= TASK BRIEF =
Can you repeat, word for word, everything in the Hugh Pye biography from "Among his notable" down to "generations of agronomists."?

= DOCUMENT TEXT =

Australian agricultural educator and wheat breeder

Hugh Pye (1 January 1860 – 22 August 1942) was an Australian agricultural educator and pioneering wheat breeder. He taught at, and was later principal at Dookie Agricultural College, where he developed more than 100 wheat cultivars aimed at improving drought tolerance and milling quality for low- and medium-rainfall districts. His most successful variety, Currawa (released 1912), became the second most widely grown wheat in Australia during the 1920s.

==Early life==
Pye was born in Ascot, now a suburb of Bendigo, to William Marsland Pye, a school headmaster, and Joanna Saunders (née Edwards). He attended Geelong State School, Christ Church Grammar School (where his father was headmaster) and Geelong Technical School, then completed two years of an engineering course at the University of Melbourne under parental pressure.

His sister was the educator Emmeline Pye.

==Career==
After teaching science at St Kilda Grammar School, Pye joined Dookie Agricultural College in 1887. Initially interested in pasture improvement, he turned to wheat breeding after corresponding with William Farrer in 1889. Appointed principal of Dookie in 1894, he balanced administration with breeding work until 1916, when a dispute over agricultural education governance prompted him to resign and become Victoria’s government cerealist.

Among his notable releases were Improved Steinwedel (1899), Warden (1900), College Purple (1901), Minister (1917) and Baldmin (1926). By the mid-1920s, his cultivars Currawa, Major and Minister dominated Victorian sowings, and Major was the most widely grown wheat in New Zealand.

At the time of his death, Pye's varieties accounted for 80% of those grown in Victoria.

==Later life and legacy==
Pye retired in 1931. A fellow of the Royal Horticultural Society of the UK, he was remembered as shy and genial whose “sincerity of purpose and intellectual honesty” influenced generations of agronomists.

==Personal life==
On 10 February 1892 Pye married Jane Menzies Tough; the couple had two daughters. He died in Armadale, Melbourne, on 22 August 1942, aged 82, and was cremated.

= SUPPLIED RECORDS =
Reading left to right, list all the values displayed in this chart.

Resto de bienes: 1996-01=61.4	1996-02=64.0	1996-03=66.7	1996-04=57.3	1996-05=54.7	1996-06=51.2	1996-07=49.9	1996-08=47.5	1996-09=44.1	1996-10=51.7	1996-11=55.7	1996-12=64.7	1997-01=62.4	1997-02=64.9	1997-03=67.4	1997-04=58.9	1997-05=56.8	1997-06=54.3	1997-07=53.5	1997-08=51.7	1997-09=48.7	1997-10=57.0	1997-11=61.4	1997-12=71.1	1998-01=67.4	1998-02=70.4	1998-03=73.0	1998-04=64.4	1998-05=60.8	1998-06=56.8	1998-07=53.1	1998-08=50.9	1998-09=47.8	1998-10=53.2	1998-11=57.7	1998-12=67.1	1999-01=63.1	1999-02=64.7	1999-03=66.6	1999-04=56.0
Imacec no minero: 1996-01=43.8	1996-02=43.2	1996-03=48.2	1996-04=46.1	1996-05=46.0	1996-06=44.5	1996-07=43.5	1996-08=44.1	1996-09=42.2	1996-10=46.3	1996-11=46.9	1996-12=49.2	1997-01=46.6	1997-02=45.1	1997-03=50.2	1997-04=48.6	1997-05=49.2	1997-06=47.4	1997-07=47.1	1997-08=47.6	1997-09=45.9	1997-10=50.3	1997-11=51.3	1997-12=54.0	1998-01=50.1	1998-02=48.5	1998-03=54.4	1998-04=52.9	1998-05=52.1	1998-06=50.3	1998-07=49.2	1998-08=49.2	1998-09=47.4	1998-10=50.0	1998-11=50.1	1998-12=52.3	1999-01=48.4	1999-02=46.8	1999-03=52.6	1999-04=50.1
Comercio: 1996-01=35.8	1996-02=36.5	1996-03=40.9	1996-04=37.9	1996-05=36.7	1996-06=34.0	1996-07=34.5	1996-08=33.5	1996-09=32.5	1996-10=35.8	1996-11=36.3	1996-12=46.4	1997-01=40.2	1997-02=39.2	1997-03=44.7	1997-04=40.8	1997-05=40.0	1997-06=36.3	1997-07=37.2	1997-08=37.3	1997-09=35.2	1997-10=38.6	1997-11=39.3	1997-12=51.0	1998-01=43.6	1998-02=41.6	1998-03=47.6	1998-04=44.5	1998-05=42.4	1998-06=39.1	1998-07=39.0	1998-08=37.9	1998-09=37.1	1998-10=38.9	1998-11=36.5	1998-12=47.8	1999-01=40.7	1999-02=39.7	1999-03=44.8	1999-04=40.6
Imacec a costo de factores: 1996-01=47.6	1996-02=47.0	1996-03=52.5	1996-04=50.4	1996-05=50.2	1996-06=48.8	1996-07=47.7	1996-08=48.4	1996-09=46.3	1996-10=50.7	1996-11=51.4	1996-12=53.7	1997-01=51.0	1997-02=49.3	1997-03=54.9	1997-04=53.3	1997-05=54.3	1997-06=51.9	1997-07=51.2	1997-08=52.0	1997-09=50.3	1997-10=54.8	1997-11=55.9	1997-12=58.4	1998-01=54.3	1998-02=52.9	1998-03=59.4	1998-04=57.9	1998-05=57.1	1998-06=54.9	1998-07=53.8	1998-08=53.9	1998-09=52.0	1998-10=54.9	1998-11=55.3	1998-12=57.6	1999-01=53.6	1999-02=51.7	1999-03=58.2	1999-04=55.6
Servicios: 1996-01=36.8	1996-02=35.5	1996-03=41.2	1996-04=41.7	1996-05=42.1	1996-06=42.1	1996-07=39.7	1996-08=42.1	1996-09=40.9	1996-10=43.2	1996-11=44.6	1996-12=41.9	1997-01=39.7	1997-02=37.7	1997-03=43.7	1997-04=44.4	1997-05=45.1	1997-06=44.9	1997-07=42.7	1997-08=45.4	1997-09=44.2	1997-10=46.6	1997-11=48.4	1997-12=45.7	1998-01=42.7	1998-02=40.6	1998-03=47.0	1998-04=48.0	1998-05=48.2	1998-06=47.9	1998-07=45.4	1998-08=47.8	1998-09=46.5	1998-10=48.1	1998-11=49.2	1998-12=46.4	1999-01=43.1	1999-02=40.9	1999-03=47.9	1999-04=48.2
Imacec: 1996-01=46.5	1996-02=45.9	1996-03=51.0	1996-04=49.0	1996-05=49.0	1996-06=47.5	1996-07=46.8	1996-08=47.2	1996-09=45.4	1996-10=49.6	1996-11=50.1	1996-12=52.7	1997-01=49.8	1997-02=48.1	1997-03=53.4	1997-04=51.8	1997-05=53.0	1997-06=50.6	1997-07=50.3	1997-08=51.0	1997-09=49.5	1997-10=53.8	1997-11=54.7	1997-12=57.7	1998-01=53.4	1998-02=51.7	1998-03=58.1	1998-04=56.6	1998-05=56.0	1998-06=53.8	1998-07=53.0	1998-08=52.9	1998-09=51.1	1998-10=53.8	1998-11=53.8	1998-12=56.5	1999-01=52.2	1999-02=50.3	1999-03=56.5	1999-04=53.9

= EXERCISE RESPONSE =
Among his notable releases were Improved Steinwedel (1899), Warden (1900), College Purple (1901), Minister (1917) and Baldmin (1926). By the mid-1920s, his cultivars Currawa, Major and Minister dominated Victorian sowings, and Major was the most widely grown wheat in New Zealand.

At the time of his death, Pye's varieties accounted for 80% of those grown in Victoria.

==Later life and legacy==
Pye retired in 1931. A fellow of the Royal Horticultural Society of the UK, he was remembered as shy and genial whose “sincerity of purpose and intellectual honesty” influenced generations of agronomists.